# Problème WineSkin



## lyydie (2 Février 2019)

Bonjour/Bonsoir, je viens vers vous ce aujourd'hui pour vous demander de l'aide concernant l'application WineSkin. Voilà quelques semaines de ça que je ne l'avais pas utilisé (destiné uniquement pour faire tourner le Jeu Sims 4 sur mon MacBook Air) seulement hier rien à faire, j'appuie sur le logo et tout se fige : écran, souris, tout. Je teste plusieurs conseils niet. Le seul moyen est de forcer la fermeture de mon mac, je répète cette action environ 4-5 fois. Puis je fini par perds patience : je décide de réinitialiser mon mac ne voyant aucun autre moyen (ça n'était pas si difficile à faire pour moi, la plus grande part de mes affaires étant stockées sur un disque externe).

Bref, on en arrive au coeur du problème. Après avoir "re-paramétré" mon mac je passe donc par la réinstallation de mon jeu et tout se passe bien. Donc je le lance toute contente d'ENFIN pouvoir y jouer. Sauf que là : impossible de jouer plus de 5 minutes. Le jeu fini par se figer et s'affiche une fenêtre (que je vais vous joindre).

Quelqu'un aurait une solution s'il vous plaît? Je suis littéralement désespérée.


----------



## Locke (3 Février 2019)

Ta copie écran affiche un fichier exécutable avec une extension .exe qui est le vrai problème et qui est contenu dans une clé USB... http://old.artiskit.com/index.php?option=com_content&view=category&id=2&Itemid=233 ...un peu de lecture dans la FAQ de cette clé... https://www.artiskit.com/questions-frequentes/


----------



## lyydie (3 Février 2019)

Oui sauf que c'est pas vraiment vraiment ma capture d'écran, j'ai oublié de le préciser désolée.
En faites il s'affiche la même chose sauf qu'à la place de startiskitusb.exe y a écrit TS4.exe
Est-ce que la solution reste la même?

Merci de votre réponse


----------



## macomaniac (3 Février 2019)

Bonjour *lyydie
*
Est que c'est bien l'application Wineskin Winery que tu utilises pour le portage dans macOS de ton exécutable Windows *TS4.exe* ?

Par ailleurs > quelle est la version de macOS actuellement installée ?


----------



## lyydie (3 Février 2019)

Bonsoir,

Non seulement Wineskin
Je suis sur macOS Mojave 10.14.3


----------



## macomaniac (3 Février 2019)

Nous parlons bien de la même application - je crois.

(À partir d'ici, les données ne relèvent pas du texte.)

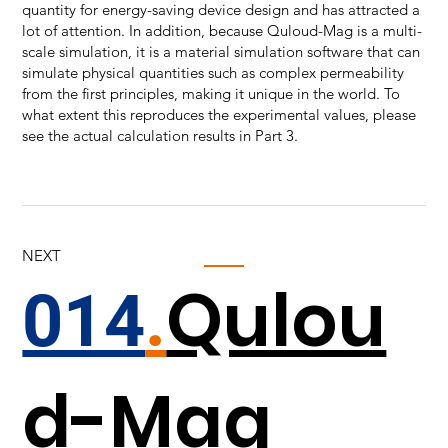
quantity for energy-saving device design and has attracted a
lot of attention. In addition, because Quloud-Mag is a multi-
scale simulation, it is a material simulation software that can
simulate physical quantities such as complex permeability
from the first principles, making it unique in the world. To
what extent this reproduces the experimental values, please
see the actual calculation results in Part 3.
NEXT
Qulou
014
.
d-Mag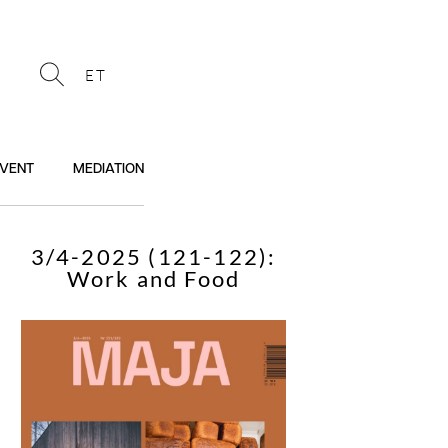
ET
VENT
MEDIATION
3/4-2025 (121-122):
Work and Food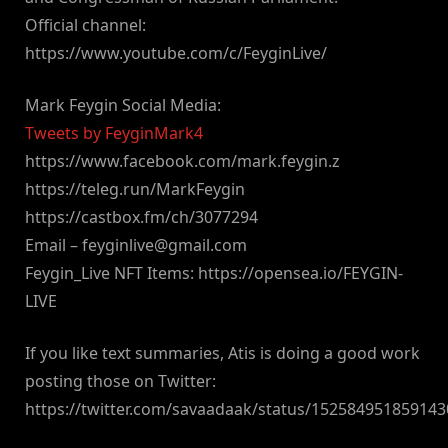
Official channel:
https://www.youtube.com/c/FeyginLive/
Mark Feygin Social Media:
Tweets by FeyginMark4
https://www.facebook.com/mark.feygin.z
https://teleg.run/MarkFeygin
https://castbox.fm/ch/3077294
Email –
feyginlive@gmail.com
Feygin_Live NFT Items: https://opensea.io/FEYGIN-
LIVE
If you like text summaries, Atis is doing a good work
posting those on Twitter:
https://twitter.com/savaadaak/status/15258495185914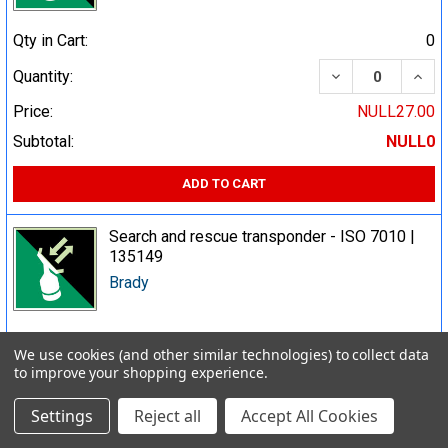
Qty in Cart:
0
DECREASE QUA
INCR
Quantity:
Price:
NULL27.00
Subtotal:
NULL0
ADD TO CART
Search and rescue transponder - ISO 7010 |
135149
Brady
Qty in Cart:
0
We use cookies (and other similar technologies) to collect data
to improve your shopping experience.
DECREASE QUA
INCR
Quantity:
Price:
NULL23.00
Settings
Reject all
Accept All Cookies
Subtotal:
NULL0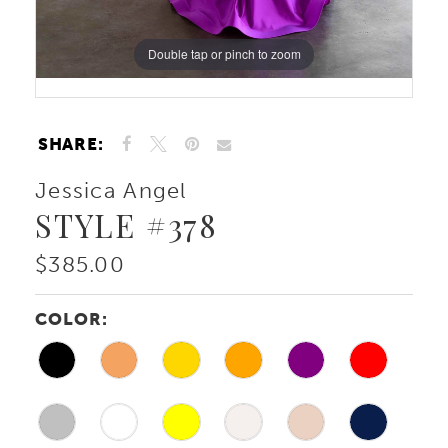
Double tap or pinch to zoom
Double tap or pinch to zoom
SHARE:
Jessica Angel
STYLE #378
$385.00
COLOR: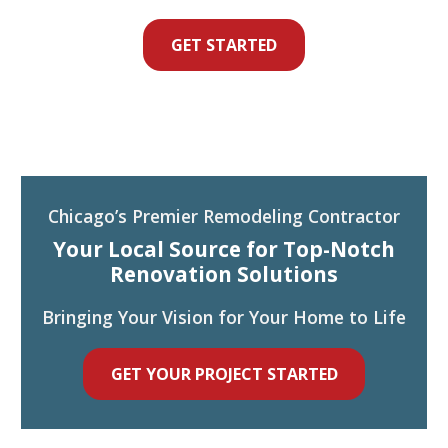
GET STARTED
Chicago’s Premier Remodeling Contractor
Your Local Source for Top-Notch
Renovation Solutions
Bringing Your Vision for Your Home to Life
GET YOUR PROJECT STARTED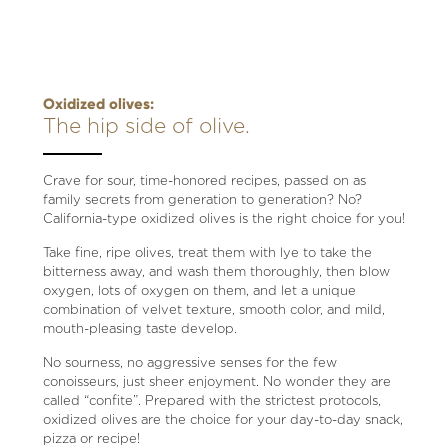
Oxidized olives:
The hip side of olive.
Crave for sour, time-honored recipes, passed on as
family secrets from generation to generation? No?
California-type oxidized olives is the right choice for you!
Take fine, ripe olives, treat them with lye to take the
bitterness away, and wash them thoroughly, then blow
oxygen, lots of oxygen on them, and let a unique
combination of velvet texture, smooth color, and mild,
mouth-pleasing taste develop.
No sourness, no aggressive senses for the few
conoisseurs, just sheer enjoyment. No wonder they are
called “confite”. Prepared with the strictest protocols,
oxidized olives are the choice for your day-to-day snack,
pizza or recipe!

Je pense qu'elle n'est plus développée depuis un bout de temps. Sa compatibilité avec Mojave est peut-être compromise -->

- quand l'application que tu avais créée avec Wineskin marchait > étais-tu sous la même version de Mojave ?​
- as-tu essayé de recréer une application utilisant l'exécutable Windows de ton jeu avec Wineskin ?​


----------



## lyydie (3 Février 2019)

Ah non j’étais sous Sierra il me semble


----------



## macomaniac (3 Février 2019)

Je pense que ton application est bloquée par une incompatibilité avec Mojave.

As-tu essayé d'en recréer une nouvelle version avec Wineskin - dans l'environnement de Mojave ?

- j'ai essayé ce matin de mon côté --> jamais l'exécutable *.exe* du jeu (qui était un installateur) n'a pu se trouver importé dans l'enveloppe applicative créée par Wineskin. Bref : j'ai échoué chaque fois.​


----------



## lyydie (3 Février 2019)

Pas bête du tout, j’essaierai volontiers. Tu m’expliquerais la manip’?


----------



## macomaniac (3 Février 2019)

Ce n'est pas toi qui avait créé l'application avec Wineskin ?


----------



## lyydie (3 Février 2019)

Non ça dépasse de loin mes compétences


----------



## macomaniac (3 Février 2019)

Si c'était quelqu'un d'autre > tu ne peux pas lui redemander de te recréer une application avec Wineskin ?


----------